(Set problem)
In every one of the records below, replace "phylum" with "division" and write the lines out again with everything else unchanged. Leave out the pictures.
┄┄┄┄┄┄
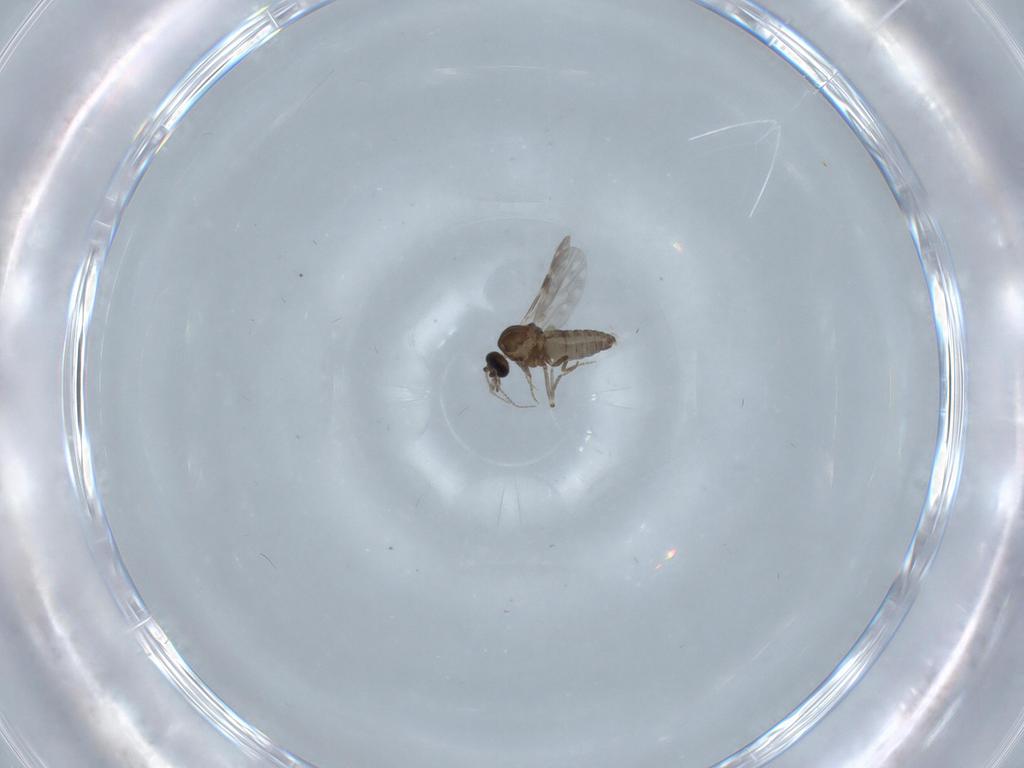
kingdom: Animalia
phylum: Arthropoda
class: Insecta
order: Diptera
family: Ceratopogonidae
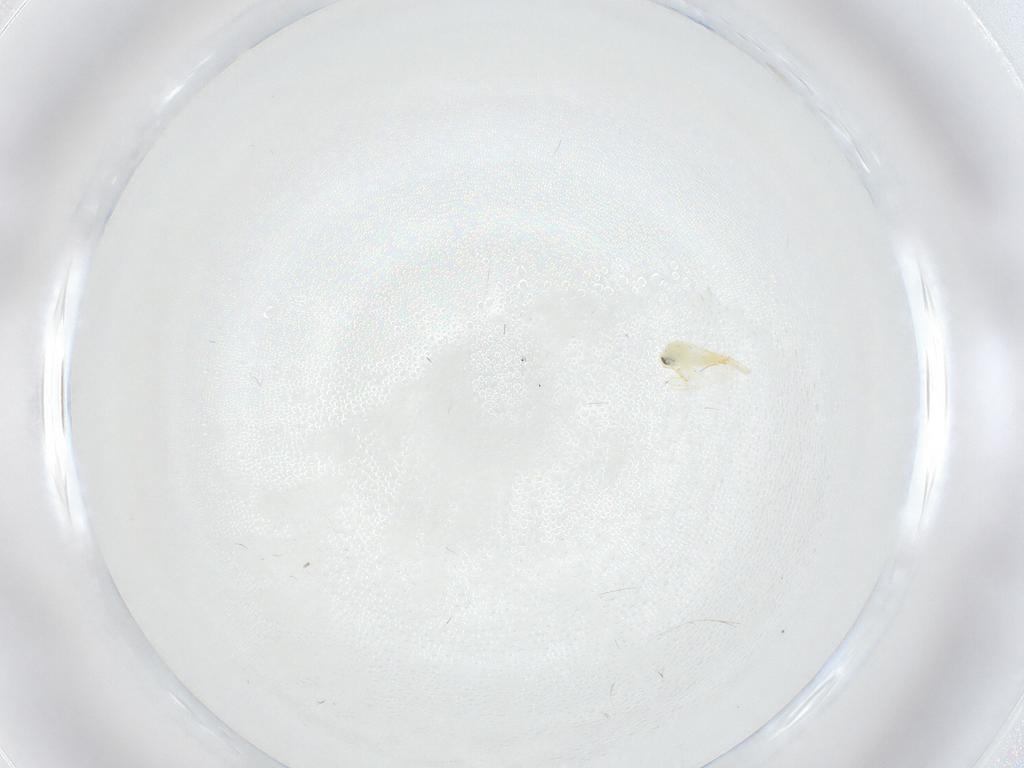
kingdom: Animalia
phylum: Arthropoda
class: Insecta
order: Hemiptera
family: Aleyrodidae
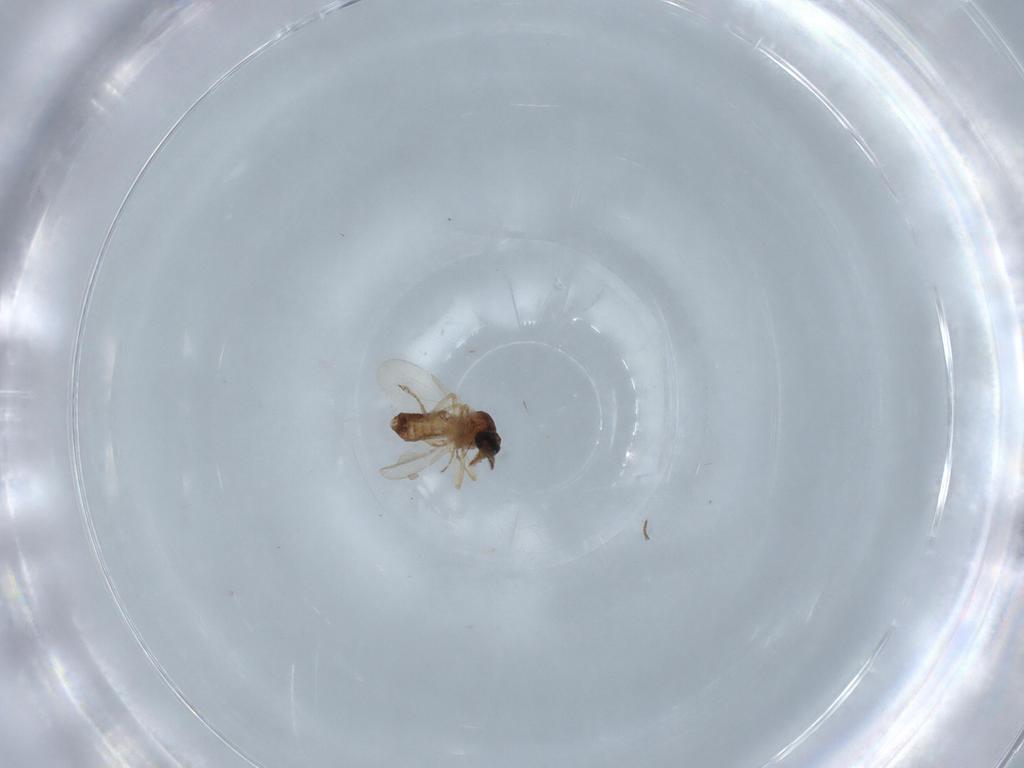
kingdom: Animalia
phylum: Arthropoda
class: Insecta
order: Diptera
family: Ceratopogonidae
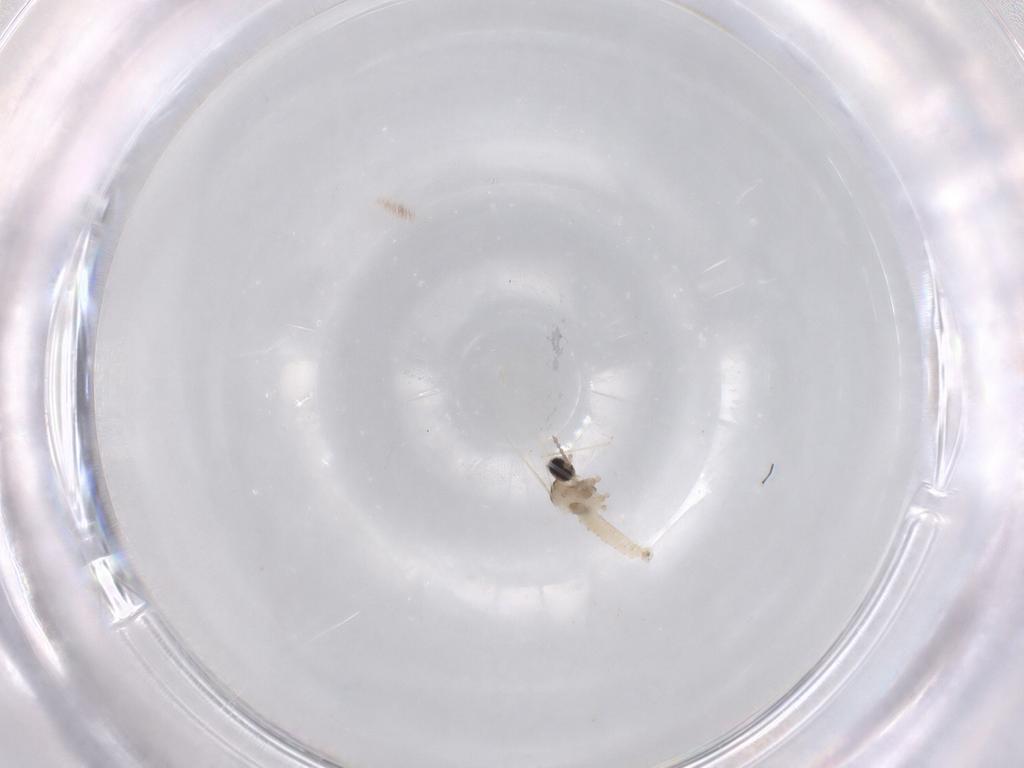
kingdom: Animalia
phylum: Arthropoda
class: Insecta
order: Diptera
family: Cecidomyiidae
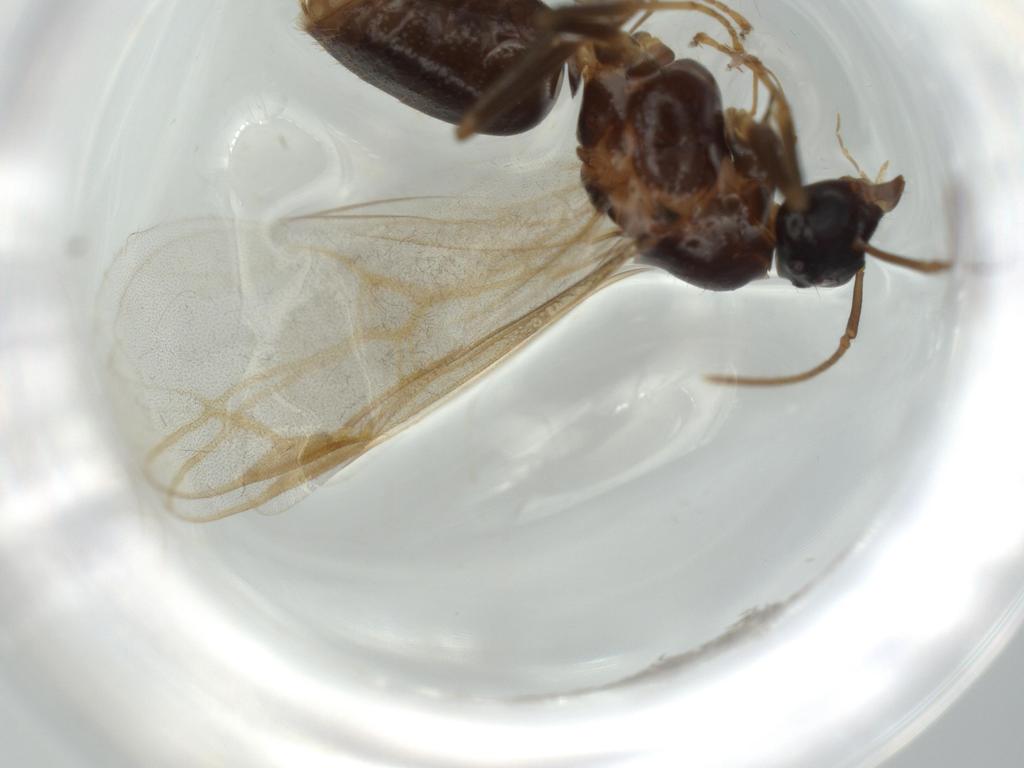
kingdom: Animalia
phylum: Arthropoda
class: Insecta
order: Hymenoptera
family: Formicidae
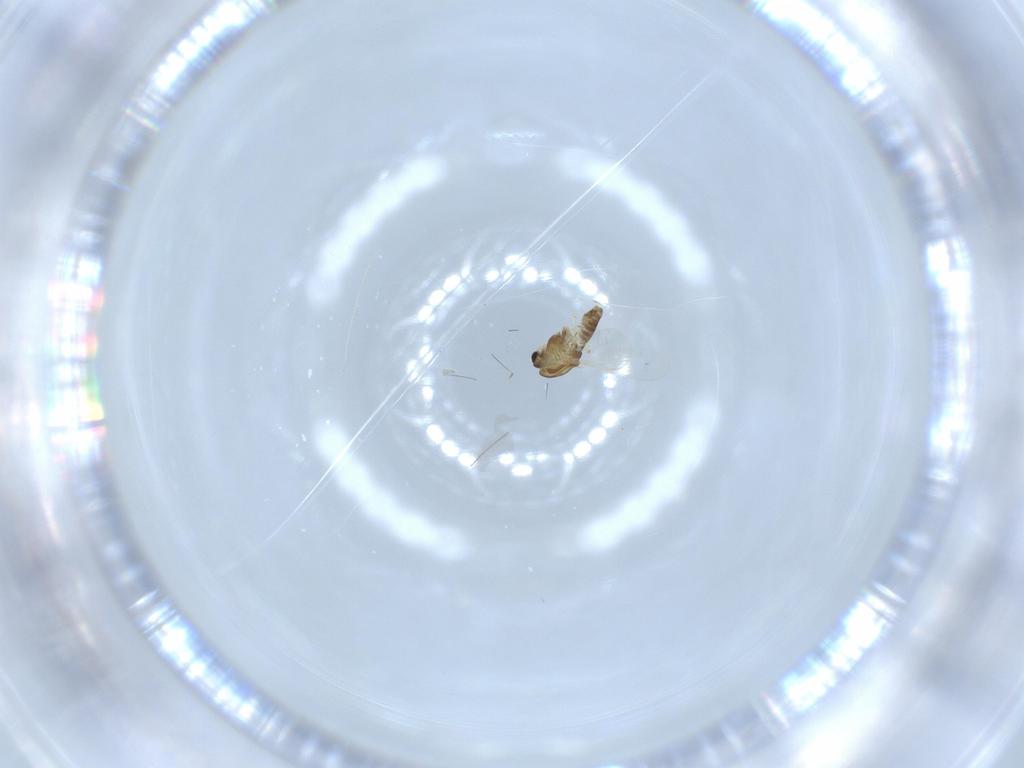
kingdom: Animalia
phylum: Arthropoda
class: Insecta
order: Diptera
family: Chironomidae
┄┄┄┄┄┄
(Response to this exercise)
kingdom: Animalia
division: Arthropoda
class: Insecta
order: Diptera
family: Ceratopogonidae
kingdom: Animalia
division: Arthropoda
class: Insecta
order: Hemiptera
family: Aleyrodidae
kingdom: Animalia
division: Arthropoda
class: Insecta
order: Diptera
family: Ceratopogonidae
kingdom: Animalia
division: Arthropoda
class: Insecta
order: Diptera
family: Cecidomyiidae
kingdom: Animalia
division: Arthropoda
class: Insecta
order: Hymenoptera
family: Formicidae
kingdom: Animalia
division: Arthropoda
class: Insecta
order: Diptera
family: Chironomidae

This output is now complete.